For the records that follow, say how many lines have the word "SELECT" in them. Write the number and nothing more.

━━ EXTRACTED INFORMATION ━━

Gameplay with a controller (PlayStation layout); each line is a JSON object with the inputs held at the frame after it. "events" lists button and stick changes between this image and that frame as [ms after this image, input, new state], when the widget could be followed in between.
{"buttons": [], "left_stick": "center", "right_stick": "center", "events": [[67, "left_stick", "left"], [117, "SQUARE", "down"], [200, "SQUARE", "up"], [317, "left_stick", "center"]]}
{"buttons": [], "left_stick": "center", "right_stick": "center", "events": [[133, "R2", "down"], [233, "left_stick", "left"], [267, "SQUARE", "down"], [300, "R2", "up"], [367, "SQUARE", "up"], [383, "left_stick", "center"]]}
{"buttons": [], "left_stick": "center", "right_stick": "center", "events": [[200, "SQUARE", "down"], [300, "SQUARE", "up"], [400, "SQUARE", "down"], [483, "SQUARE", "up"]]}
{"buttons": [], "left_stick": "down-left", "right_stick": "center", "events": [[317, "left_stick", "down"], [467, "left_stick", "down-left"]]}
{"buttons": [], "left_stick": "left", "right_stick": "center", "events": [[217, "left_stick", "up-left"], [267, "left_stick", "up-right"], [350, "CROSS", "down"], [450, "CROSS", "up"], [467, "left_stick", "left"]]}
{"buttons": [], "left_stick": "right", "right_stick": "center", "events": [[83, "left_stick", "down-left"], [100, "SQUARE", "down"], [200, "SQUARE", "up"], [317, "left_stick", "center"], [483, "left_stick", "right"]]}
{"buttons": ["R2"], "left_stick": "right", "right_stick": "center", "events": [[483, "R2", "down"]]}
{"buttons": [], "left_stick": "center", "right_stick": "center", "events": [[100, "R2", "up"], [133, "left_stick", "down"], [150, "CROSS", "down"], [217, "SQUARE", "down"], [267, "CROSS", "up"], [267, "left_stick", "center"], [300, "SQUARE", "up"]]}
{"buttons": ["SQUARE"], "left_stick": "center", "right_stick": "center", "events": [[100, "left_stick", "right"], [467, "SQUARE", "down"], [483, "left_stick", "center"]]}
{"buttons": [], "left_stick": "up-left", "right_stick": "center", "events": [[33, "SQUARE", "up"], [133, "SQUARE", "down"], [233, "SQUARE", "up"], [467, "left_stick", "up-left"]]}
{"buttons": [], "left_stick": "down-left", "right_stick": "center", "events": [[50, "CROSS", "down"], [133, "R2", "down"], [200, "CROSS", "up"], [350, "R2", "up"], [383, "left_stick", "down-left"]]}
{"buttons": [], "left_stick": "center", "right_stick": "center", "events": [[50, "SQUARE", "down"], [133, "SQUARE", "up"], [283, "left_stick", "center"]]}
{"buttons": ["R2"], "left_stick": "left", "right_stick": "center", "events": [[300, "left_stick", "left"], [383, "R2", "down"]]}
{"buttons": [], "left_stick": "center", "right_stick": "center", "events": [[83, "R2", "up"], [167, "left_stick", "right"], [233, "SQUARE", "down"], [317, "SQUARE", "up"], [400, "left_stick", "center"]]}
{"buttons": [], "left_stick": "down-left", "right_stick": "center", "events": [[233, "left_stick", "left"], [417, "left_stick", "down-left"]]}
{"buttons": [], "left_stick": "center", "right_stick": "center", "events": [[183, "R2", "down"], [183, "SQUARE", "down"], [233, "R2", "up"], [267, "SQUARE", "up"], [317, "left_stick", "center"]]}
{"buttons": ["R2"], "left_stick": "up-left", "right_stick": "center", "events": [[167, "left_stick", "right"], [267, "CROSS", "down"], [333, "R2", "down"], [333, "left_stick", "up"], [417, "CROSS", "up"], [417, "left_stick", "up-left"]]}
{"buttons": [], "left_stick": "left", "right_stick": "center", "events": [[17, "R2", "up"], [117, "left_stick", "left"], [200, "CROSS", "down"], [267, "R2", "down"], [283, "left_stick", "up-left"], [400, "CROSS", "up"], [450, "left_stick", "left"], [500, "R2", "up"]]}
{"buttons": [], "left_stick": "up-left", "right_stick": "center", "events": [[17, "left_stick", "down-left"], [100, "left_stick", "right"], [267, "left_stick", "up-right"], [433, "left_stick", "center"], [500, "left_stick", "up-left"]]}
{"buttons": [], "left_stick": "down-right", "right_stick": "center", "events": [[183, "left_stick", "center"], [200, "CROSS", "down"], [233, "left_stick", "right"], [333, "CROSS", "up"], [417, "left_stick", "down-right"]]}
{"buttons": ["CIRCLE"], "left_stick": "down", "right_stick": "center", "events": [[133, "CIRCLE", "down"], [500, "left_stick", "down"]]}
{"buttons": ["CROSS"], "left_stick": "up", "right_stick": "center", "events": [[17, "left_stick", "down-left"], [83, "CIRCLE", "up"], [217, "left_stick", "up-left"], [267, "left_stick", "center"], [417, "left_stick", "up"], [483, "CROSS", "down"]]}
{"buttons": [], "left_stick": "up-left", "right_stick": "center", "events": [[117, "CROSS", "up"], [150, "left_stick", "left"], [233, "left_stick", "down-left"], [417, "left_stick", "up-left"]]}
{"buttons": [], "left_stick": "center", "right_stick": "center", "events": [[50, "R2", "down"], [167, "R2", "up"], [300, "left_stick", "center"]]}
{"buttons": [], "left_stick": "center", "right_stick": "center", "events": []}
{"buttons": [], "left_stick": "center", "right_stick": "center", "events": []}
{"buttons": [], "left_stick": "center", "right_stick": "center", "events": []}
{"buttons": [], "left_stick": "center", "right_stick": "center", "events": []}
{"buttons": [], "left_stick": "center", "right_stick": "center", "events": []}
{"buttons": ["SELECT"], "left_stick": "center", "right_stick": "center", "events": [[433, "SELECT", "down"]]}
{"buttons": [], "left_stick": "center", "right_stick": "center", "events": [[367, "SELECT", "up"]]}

━━━

EXPECTED OUTPUT:
2